Computational Sociolinguistics Tutorial

10 July 2017, Cologne, International Conference on Computational Social Science

Language is one of the main instruments by which people construct their identity and manage their social network. With the rise of social media and the increasing interest in studying social phenomena through large-scale text analysis, there has been a surge of interest in analyzing and modeling the social dimension of language using computational approaches. This tutorial provides a comprehensive overview of the emerging field of Computational Sociolinguistics.


  • Introduction

    An introduction to this research area and why it is relevant for computational social science.
  • Language and Social Identity Construction

    Language is one of the instruments that people use in shaping their identities. Recognizing that language use can reveal social patterns, various studies have explored the task of automatically inferring social variables (e.g., gender, age) from text.

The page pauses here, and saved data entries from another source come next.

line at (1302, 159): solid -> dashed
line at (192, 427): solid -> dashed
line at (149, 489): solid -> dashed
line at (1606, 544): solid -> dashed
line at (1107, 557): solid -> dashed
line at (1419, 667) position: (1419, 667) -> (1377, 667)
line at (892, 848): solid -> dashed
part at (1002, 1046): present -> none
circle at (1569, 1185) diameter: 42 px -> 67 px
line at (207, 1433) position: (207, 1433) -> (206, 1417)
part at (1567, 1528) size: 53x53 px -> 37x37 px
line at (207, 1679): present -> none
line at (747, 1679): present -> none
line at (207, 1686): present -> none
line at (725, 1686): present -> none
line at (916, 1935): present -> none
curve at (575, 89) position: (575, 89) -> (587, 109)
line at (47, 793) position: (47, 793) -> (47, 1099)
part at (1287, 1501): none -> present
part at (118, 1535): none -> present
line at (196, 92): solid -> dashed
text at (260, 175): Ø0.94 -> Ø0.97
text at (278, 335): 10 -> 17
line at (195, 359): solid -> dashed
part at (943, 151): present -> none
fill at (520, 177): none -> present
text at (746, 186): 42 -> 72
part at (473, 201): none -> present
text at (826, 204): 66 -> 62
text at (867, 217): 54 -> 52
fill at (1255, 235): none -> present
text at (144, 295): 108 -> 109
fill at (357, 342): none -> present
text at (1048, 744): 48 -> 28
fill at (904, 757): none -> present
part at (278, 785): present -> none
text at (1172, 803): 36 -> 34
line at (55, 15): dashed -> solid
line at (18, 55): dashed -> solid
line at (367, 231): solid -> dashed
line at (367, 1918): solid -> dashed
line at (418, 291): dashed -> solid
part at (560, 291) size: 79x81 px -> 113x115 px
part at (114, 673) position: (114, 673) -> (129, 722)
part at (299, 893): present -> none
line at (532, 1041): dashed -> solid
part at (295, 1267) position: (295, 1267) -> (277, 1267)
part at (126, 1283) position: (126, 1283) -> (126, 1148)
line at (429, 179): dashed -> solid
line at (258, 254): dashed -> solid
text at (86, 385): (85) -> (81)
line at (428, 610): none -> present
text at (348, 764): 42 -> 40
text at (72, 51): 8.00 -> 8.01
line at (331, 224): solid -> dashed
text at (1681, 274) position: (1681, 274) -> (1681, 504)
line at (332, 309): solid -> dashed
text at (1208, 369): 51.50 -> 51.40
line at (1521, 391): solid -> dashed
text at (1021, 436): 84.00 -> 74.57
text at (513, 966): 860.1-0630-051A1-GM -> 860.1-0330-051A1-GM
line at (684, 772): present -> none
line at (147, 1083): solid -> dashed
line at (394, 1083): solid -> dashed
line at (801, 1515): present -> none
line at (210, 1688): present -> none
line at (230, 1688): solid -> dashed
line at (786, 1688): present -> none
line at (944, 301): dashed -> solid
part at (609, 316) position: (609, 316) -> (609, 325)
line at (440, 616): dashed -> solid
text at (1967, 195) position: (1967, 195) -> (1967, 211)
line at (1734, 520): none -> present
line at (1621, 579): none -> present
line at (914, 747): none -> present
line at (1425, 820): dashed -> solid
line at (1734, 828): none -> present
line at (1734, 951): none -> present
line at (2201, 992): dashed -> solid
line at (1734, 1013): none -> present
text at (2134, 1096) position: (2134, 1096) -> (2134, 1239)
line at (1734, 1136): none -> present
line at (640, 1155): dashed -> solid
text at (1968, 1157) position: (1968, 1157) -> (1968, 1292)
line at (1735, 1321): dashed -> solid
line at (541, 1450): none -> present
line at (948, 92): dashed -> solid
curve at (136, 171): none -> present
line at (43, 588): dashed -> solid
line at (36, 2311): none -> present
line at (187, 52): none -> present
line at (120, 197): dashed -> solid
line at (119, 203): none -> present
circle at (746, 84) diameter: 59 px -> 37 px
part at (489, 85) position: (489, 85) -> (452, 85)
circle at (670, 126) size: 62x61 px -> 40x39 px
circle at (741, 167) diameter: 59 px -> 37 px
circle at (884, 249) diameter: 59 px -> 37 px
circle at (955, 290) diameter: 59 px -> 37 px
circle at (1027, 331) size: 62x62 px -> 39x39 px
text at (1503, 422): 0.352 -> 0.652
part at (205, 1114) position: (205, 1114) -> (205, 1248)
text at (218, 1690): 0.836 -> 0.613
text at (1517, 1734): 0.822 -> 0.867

This part of the tutorial will cover prediction studies (e.g., can we automatically identify the gender of authors based on their language use?) as well as large-scale text analyses. Practical aspects, such as data collection (e.g., obtaining labels), will also be covered. This part also discusses how various NLP tools, such as sentiment detection, can be improved by accounting for language variation.
  • Language and Social Interaction

    People do not act in isolation, but they are part of pairs, groups and communities. Topics that will be discussed include the automatic extraction of social relationships from text, approaches to measure and analyze style shifting, and how members adapt their language to conform to or sometimes diverge from community norms.

  • Multilingualism and Social Interaction

    Many people are multilingual and they may use multiple languages in their daily communication. They may even use multiple languages in a single conversation and the choice of language depends on a variety of factors, such as the audience and topic. This part discusses computational approaches to process, model and analyze multilingual communication.

  • Methods, Data and Ethical Challenges

    A reflection on methodological challenges that arise from the interdisciplinary character of this research area, with a focus on how NLP can support theory building and explanation. Furthermore, the tutorial will discuss challenges related to data (e.g., biases) and will highlight relevant ethical challenges.

  • Open Research Challenges


Basic machine learning knowledge will be assumed but the tutorial will be accessible to an interdisciplinary audience, some who may be new to computational linguistics.

Slides (pdf)



Dong Nguyen is a research fellow at the Alan Turing Institute. She has a PhD degree from the University of Twente and a master’s degree from the Language Technologies Institute at Carnegie Mellon University. Her research has been featured in various media outlets, including Time Magazine and the New York Times. She is also affiliated with Edinburgh University.